Ladies and gentlemen, I'd planned to speak to you tonight to report on the state of the Union, but the events of earlier today have led me to change those plans. Today is a day for mourning and remembering.
Nancy and I are pained to the core by the tragedy of the shuttle Challenger. We know we share this pain with all of the people of our country. This is truly a national loss.
Nineteen years ago, almost to the day, we lost three astronauts in a terrible accident on the ground. But we've never lost an astronaut in flight; we've never had a tragedy like this. And perhaps we've forgotten the courage it took for the crew of the shuttle; but they, the Challenger Seven, were aware of the dangers, but overcame them and did their jobs brilliantly. We mourn seven heroes: Michael Smith, Dick Scobee, Judith Resnik, Ronald McNair, Ellison Onizuka, Gregory Jarvis, and Christa McAuliffe. We mourn their loss as a nation together.

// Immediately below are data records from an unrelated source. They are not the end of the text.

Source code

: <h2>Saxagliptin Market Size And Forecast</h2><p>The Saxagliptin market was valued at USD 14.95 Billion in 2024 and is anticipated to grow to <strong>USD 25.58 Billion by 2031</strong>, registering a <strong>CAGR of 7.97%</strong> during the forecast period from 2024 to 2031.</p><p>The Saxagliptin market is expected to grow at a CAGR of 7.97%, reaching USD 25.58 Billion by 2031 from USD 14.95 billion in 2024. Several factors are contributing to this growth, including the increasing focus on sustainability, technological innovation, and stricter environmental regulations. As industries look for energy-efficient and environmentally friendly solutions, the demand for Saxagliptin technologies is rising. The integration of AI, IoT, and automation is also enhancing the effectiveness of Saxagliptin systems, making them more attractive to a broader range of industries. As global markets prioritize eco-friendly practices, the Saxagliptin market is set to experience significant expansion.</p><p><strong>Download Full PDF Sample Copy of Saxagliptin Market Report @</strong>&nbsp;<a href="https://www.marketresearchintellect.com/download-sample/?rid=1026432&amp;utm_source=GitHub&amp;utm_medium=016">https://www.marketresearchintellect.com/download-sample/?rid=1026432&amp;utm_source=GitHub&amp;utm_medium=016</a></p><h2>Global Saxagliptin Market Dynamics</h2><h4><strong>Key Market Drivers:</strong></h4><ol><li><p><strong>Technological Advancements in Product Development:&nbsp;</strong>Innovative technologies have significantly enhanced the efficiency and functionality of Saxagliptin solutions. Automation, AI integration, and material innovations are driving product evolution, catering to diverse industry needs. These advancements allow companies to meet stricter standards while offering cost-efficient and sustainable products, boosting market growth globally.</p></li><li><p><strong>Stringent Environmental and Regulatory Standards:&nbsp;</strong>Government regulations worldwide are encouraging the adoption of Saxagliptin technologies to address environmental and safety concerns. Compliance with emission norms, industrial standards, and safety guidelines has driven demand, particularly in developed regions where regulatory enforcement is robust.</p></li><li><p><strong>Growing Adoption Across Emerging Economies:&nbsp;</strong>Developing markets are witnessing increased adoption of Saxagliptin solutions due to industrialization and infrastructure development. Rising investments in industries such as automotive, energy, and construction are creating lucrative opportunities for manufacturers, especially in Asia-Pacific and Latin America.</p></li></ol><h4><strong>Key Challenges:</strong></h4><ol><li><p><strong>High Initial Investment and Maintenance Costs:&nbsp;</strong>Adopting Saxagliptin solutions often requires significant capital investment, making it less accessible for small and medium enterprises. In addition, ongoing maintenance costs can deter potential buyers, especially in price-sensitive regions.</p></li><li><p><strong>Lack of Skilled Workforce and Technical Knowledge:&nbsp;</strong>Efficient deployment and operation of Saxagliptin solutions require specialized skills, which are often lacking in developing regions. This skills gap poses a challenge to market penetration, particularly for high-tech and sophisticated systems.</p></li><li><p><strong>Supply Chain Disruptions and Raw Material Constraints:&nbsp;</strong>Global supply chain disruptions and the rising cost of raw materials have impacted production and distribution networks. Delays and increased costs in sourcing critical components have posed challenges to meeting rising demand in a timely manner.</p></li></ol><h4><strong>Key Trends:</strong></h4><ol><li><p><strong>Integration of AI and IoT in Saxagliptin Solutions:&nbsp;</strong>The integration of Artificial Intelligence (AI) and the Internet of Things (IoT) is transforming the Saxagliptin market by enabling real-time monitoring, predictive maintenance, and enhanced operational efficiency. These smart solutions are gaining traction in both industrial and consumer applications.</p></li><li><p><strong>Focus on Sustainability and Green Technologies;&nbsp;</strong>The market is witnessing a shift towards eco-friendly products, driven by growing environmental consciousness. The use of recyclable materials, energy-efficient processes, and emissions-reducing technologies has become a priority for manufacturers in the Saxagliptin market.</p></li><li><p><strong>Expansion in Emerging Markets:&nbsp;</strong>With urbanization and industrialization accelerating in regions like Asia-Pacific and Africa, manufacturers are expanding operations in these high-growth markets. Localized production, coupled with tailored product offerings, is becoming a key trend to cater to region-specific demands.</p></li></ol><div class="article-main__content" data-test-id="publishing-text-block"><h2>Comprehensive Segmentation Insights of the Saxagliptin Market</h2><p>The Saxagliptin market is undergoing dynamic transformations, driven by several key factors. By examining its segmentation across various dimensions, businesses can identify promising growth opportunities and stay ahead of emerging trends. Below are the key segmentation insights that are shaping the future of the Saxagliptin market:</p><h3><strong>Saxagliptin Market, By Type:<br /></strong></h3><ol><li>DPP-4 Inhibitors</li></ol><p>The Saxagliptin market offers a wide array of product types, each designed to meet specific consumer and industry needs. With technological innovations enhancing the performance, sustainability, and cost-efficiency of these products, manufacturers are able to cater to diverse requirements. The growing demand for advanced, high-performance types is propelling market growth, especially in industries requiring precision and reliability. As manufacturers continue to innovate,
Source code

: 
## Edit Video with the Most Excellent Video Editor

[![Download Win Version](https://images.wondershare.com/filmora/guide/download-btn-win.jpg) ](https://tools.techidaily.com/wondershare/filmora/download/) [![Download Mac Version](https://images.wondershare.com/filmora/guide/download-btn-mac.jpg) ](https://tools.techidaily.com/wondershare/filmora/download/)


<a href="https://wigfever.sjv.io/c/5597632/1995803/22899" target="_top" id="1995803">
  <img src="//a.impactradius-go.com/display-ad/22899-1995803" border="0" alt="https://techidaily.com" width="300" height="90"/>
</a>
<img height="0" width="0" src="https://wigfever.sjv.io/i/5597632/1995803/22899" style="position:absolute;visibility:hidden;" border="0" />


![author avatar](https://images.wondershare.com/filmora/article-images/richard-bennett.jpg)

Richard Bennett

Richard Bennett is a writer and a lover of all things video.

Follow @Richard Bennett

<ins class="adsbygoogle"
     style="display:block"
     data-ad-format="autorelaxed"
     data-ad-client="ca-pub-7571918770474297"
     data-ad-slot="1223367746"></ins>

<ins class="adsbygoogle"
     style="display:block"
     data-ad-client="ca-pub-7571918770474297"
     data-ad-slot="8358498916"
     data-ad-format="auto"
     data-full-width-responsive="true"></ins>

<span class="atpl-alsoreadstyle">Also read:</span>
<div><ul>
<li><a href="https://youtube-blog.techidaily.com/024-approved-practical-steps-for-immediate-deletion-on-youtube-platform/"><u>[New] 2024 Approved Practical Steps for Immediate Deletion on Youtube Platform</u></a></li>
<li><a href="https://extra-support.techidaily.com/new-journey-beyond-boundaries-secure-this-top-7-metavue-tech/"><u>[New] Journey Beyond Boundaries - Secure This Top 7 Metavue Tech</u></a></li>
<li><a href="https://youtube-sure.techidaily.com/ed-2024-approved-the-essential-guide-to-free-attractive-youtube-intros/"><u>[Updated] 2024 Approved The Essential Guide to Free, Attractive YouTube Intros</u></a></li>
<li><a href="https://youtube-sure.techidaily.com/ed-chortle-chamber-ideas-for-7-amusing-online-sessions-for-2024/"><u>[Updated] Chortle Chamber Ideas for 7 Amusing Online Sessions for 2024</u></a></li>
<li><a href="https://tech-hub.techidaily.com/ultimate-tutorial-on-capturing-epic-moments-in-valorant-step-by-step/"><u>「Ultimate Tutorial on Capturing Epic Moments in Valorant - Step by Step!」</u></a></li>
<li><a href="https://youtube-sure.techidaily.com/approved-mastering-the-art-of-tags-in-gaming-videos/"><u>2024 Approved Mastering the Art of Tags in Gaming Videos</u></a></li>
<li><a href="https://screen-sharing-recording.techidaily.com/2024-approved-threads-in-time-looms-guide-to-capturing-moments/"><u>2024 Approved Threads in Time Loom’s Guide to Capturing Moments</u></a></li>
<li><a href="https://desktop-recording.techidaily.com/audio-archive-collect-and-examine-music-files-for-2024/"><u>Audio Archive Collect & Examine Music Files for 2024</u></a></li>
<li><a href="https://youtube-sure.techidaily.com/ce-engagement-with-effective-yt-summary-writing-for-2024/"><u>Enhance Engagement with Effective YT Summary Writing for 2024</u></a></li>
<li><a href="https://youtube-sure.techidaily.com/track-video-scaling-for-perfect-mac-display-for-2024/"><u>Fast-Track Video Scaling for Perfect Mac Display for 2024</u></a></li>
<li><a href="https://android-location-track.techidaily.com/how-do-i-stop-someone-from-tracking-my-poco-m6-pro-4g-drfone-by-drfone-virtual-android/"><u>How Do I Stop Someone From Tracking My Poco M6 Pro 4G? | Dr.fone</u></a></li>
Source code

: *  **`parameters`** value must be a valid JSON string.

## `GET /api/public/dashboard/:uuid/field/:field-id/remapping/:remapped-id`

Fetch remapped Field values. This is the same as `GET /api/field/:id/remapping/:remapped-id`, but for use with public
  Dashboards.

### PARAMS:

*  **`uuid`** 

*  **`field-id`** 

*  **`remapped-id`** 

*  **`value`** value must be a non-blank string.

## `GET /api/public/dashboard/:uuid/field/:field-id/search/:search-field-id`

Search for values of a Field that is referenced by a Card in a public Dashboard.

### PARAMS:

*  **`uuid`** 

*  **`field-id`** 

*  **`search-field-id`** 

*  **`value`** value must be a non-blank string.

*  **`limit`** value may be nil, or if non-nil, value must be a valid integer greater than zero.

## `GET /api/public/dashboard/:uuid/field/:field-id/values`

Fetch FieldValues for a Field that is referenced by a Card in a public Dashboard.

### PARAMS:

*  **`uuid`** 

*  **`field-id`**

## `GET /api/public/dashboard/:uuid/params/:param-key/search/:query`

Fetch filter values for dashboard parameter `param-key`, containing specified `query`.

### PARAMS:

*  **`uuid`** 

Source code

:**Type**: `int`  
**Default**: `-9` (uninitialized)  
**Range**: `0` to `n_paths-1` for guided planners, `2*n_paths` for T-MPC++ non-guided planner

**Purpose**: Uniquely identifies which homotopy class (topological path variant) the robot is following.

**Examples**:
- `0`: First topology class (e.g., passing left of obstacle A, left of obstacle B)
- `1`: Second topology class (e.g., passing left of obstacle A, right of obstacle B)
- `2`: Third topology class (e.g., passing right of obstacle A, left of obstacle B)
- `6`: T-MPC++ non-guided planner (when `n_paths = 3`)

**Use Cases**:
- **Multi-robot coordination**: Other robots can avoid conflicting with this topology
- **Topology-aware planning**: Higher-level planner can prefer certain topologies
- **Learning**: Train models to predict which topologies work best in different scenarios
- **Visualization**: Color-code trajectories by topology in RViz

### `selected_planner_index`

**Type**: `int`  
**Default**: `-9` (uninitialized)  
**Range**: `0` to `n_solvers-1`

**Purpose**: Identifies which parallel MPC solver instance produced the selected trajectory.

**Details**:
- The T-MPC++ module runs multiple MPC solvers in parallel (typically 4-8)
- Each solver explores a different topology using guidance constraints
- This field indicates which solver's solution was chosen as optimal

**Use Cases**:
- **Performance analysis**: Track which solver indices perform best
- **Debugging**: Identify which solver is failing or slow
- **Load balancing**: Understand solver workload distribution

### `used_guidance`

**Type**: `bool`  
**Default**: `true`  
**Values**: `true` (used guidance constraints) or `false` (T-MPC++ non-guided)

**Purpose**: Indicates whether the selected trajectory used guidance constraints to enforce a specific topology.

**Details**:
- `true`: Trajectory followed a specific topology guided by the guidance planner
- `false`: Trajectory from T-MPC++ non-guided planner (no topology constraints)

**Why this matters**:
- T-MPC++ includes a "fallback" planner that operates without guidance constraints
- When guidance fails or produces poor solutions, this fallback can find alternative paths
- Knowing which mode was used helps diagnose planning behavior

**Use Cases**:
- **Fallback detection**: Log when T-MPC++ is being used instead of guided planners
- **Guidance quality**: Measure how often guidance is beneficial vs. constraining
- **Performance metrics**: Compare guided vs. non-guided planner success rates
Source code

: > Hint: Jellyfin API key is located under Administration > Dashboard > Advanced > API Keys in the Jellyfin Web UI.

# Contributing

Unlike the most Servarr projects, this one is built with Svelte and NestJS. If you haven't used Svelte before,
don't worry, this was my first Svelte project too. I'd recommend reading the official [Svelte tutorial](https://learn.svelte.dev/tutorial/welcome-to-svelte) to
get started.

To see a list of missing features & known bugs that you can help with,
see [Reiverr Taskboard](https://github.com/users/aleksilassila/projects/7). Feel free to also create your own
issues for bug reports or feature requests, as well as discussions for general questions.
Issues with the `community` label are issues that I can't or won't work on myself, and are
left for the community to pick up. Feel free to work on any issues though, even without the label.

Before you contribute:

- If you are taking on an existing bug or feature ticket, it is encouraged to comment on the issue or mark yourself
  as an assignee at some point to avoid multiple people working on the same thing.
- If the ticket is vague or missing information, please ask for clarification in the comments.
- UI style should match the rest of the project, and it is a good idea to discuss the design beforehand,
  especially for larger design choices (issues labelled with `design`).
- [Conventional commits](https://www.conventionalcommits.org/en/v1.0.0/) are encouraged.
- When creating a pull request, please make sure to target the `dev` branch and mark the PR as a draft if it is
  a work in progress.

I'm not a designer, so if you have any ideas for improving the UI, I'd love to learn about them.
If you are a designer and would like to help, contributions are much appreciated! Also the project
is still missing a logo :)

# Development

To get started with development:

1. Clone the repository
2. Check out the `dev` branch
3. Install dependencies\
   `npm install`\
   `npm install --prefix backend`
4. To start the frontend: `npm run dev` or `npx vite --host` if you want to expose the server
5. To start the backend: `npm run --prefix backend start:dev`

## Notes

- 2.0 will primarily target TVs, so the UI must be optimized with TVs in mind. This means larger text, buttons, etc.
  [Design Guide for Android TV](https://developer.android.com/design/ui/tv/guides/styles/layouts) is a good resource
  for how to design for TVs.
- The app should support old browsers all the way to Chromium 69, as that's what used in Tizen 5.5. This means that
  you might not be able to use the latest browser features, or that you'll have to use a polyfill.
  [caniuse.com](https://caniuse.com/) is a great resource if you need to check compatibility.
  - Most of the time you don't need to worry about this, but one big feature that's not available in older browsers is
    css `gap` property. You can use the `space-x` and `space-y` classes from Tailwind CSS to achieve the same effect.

For the families of the seven, we cannot bear, as you do, the full impact of this tragedy. But we feel the loss, and we're thinking about you so very much. Your loved ones were daring and brave, and they had that special grace, that special spirit that says, "Give me a challenge and I'll meet it with joy." They had a hunger to explore the universe and discover its truths. They wished to serve, and they did. They served all of us.
We've grown used to wonders in this century. It's hard to dazzle us. But for 25 years the United States space program has been doing just that. We've grown used to the idea of space, and perhaps we forget that we've only just begun. We're still pioneers.
They, the members of the Challenger crew, were pioneers. And I want to say something to the schoolchildren of America who were watching the live coverage of the shuttle's takeoff. I know it is hard to understand, but sometimes painful things like this happen. It's all part of the process of exploration and discovery. It's all part of taking a chance and expanding man's horizons. The future doesn't belong to the fainthearted; it belongs to the brave. The Challenger crew was pulling us into the future, and we'll continue to follow them.
I've always had great faith in and respect for our space program, and what happened today does nothing to diminish it. We don't hide our space program. We don't keep secrets and cover things up. We do it all up front and in public. That's the way freedom is, and we wouldn't change it for a minute.
We'll continue our quest in space. There will be more shuttle flights and more shuttle crews and, yes, more volunteers, more civilians, more teachers in space. Nothing ends here; our hopes and our journeys continue.
I want to add that I wish I could talk to every man and woman who works for NASA or who worked on this mission and tell them: "Your dedication and professionalism have moved and impressed us for decades. And we know of your anguish. We share it."
There's a coincidence today. On this day 390 years ago, the great explorer Sir Francis Drake died aboard ship off the coast of Panama. In his lifetime the great frontiers were the oceans, and an historian later said, "He lived by the sea, died on it, and was buried in it." Well, today we can say of the Challenger crew: Their dedication was, like Drake's, complete.
The crew of the space shuttle Challenger honored us by the manner in which they lived their lives. We will never forget them, nor the last time we saw them, this morning, as they prepared for their journey and waved goodbye and "slipped the surly bonds of earth" to "touch the face of God."